Marketing, advertising, procuring ingredients, website and overhead expenses will all be supported with assistance from the grant.

Cornaby said they’ve gone to producing value-added products to offer a revenue stream that doesn’t come from traditional farming. While he grew up as a farm boy, he had left and was working as an electrical engineer when his dad called the family together about four years ago to say he was getting too old to run the farm and was going to sell unless the children wanted to step up.

“I was all through farming,” he said. “I had a nice job running a division for a major company. But I guess I just had enough dirt under my fingernails that I couldn’t see dad selling the family farm. So I came back.”

Instead of continuing to grow peaches, apples, grain and alfalfa as his father did, Cornaby decided to focus on raspberries. The value-added products followed.

“In good years you break even, and in bad years you lose money,” he said. “We wanted to get a crop that has the potential of actually making us some money and expanding.

“When I went into this, I said, ‘I can make something out of this farm. We will develop products that are truly something that can contribute to the world.’”

And he believes Fruitivia will be one of them.

“I think we have something here,” he said. “Kids really like this product; it’s very healthy for them, very convenient for mom.

“It can help change that whole attitude toward eating fruit. I can’t think of a better thing to do than influence the health of a new generation.”

Six Rivers

At Six Rivers Cooperative in northwestern Wisconsin, vice president and manager Maurice Smith said a $149,700 grant the group received in 2010 helped increase market share by providing operating capital. Established in 2008, Six Rivers is owned by about 20 farmers across the region, who sell their own products as well as some purchased from other farmers.

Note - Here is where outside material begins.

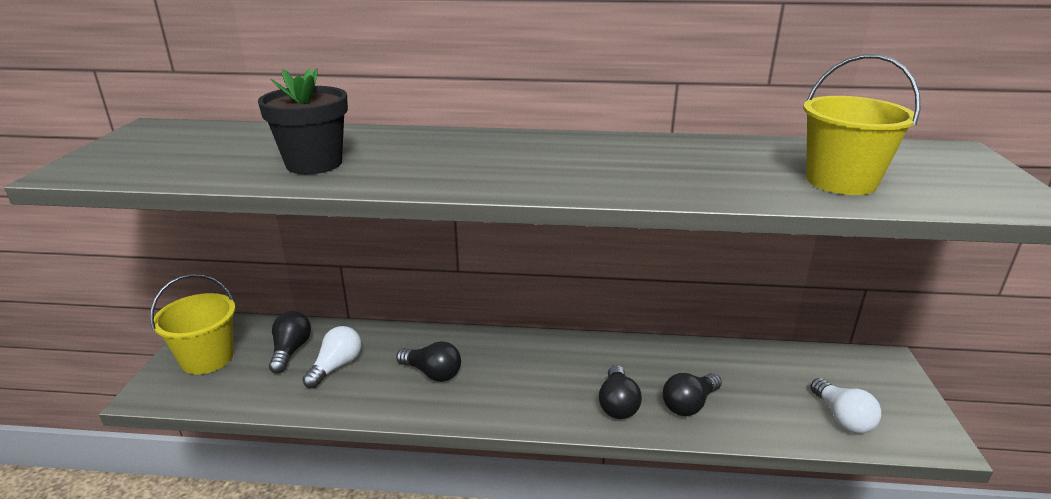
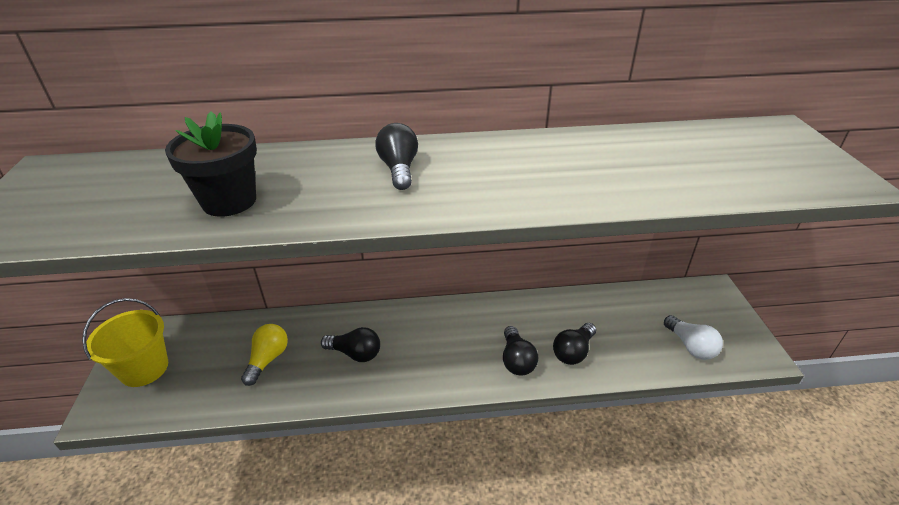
camera: 10 degrees left, 10 degrees up
black light bulb [269,311,311,373] -> black light bulb moved to [376,123,418,190]
white light bulb [303,326,361,388] -> yellow light bulb [241,324,288,386]
yellow bucket [803,54,920,195] -> none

“We sell to somewhere between 60 and 65 restaurants and to three or four (food) co-ps,” Smith said. “Our members are also selling other places, too. Some are Amish folks and they only sell through us.”

The USDA grant helped the cooperative pay its member-farmers on a more timely basis, purchase inventory and cover labor for packaging and sales.

“The bad thing about the grant is you can’t use the grant money for equipment, which is a real handicap because you can’t go out and increase your market and sell more product if you don’t have the equipment to do it with,” Smith said. “It’s kind of a chicken and egg thing. You already have to have your facilities in place before you can do the marketing and delivering.”

For example, Smith said it would have been great to be able to purchase a truck with grant money. He handles all of the deliveries, purchasing product from members at a price that reflects what the product is worth, along with his expenses for maintenance, fuel, utilities for coolers, labor for packing the boxes, “all of the stuff that goes with having a delivery service – insurance and the whole ball of wax,” he said.

Smith and his wife, Gail, run Dragsmith Farms in Barron, Wis., where they grow organic crops. It’s there that Smith runs the co-op out of a 3,000-square-foot building.

“We were already doing all this before we started the co-op,” he said. “We’ve had to increase our capacity.”